Amazon.com is synonomous with the phrase 'e-commerce', as it was one of the first companies to start doing business on the internet back in 1994 when it was known as Cadabra.com. It has now grown to 24,300 employees and gone beyond selling books, now providing anything from Electronics to MP3 downloads. It ranks 19 on Alexa and is the biggest online retailer in the world. It continued through the dot.com meltdown of the late 90's and soon turned profits eventually (after a few years!) and popularised online shopping as we know it today. It's net income for 2009 was $172 million and it gets somewhere around 65 million customers to its U.S. website per month. It derives around 40% of its sales through affiliate marketing, or 'third party sellers' via links on their personal website, and are, in turn, paid a commission. Amazon maintains its own point of sale systems unlike other online retailers like say, Ebay for instance who rely on Paypal etc. It is known as Amazon Payments and has a varity of options that go under various pseudonyms such as Checkout, SimplePay and Payphrase. Each one offers a different protocol of payment and privacy options and convenience. To entice customers with an incentive, Amazon offers two day shipping with no minimum purchase amount for a flat annual fee, as well as discounted priority shipping rates.

There are three operational strategies that have helped Amazon.com to enhance its competitive advantage, including cost-leadership, customer differentiation and focus strategies (Saunders, 2001, pp.122-123). The first strategy, cost-leadership is pursued by Amazon.com by differentiating itself primarily on the basis of price. Due to this strategy, Amazon.com always makes sure that it offers the same quality products as other companies for a considerably less price. Their second strategy is customer diffentiation. Amazon.com provideed current and prospective customers with differentiation though design, quality or convenience and Amazon.com always selects a differentiator that is different among the competitor. So, Amazon.com consumers can recognise and differentiate its product from competitors (Saunders, 2001, pp.122-123). The last strategy that it uses, is a focus strategy. This strategy takes one of the two earlier strategies and applies it to a niche within the market (Saunders, 2001, pp.122-123). Amazon.com fouses on outstanding customer service as a niche but not the whole market because each niche has its own demand and requirement.

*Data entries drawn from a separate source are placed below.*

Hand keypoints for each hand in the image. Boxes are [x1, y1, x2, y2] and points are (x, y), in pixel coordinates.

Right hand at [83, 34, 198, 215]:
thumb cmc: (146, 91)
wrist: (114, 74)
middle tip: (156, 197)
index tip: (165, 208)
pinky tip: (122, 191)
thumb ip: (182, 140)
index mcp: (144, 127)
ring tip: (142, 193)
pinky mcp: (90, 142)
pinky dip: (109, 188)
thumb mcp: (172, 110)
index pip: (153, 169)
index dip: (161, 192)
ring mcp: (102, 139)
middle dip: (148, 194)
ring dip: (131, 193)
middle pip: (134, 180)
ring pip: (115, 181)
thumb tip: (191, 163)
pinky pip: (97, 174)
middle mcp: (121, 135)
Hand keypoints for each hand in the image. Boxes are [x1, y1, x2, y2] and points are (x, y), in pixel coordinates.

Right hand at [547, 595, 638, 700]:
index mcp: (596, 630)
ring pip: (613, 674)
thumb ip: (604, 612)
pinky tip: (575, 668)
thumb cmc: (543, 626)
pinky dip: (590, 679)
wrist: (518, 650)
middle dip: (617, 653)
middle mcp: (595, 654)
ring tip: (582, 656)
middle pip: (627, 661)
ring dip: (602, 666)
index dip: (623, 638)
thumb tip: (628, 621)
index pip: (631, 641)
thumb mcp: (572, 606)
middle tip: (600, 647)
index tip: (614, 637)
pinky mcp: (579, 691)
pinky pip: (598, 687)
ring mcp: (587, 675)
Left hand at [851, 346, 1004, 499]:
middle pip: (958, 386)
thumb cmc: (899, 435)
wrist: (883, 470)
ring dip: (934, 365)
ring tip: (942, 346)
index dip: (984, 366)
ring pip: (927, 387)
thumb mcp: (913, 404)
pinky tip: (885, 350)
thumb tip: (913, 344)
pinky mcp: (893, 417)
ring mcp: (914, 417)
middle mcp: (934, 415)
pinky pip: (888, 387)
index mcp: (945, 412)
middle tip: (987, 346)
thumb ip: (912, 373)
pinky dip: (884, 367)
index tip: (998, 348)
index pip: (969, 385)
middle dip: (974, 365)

In November 2007, Amazon launched Amazon Kindle, an e-book reader which downloads content over "Whispernet". Kindle does not allow you to view Amazon e-books on another machine, such as an.. iPad!. But later an app was introduced that would allow their e-books to be read on other devices or PCs. Due to Digital Rights Management of the various publishers, once downloaded you do not actually 'own' it, it is still their intellectual property. This 'business model' has been highly criticised. You can browse titles on Amazon using the machine itself or through your PC logged onto the Amazon Kindle website.. where you can just download it directly. When it first began they claimed to have 88,000 digital titles available, which has known apparently grown to 500,000 books available for download. They get profits of around 65% of all e-book sales and authors can upload documents in several formats where they can charge between $0.99 and $200.00 per download. The authors get 35% of revenues, according to Jeff Bezos, Amazon.com CEO.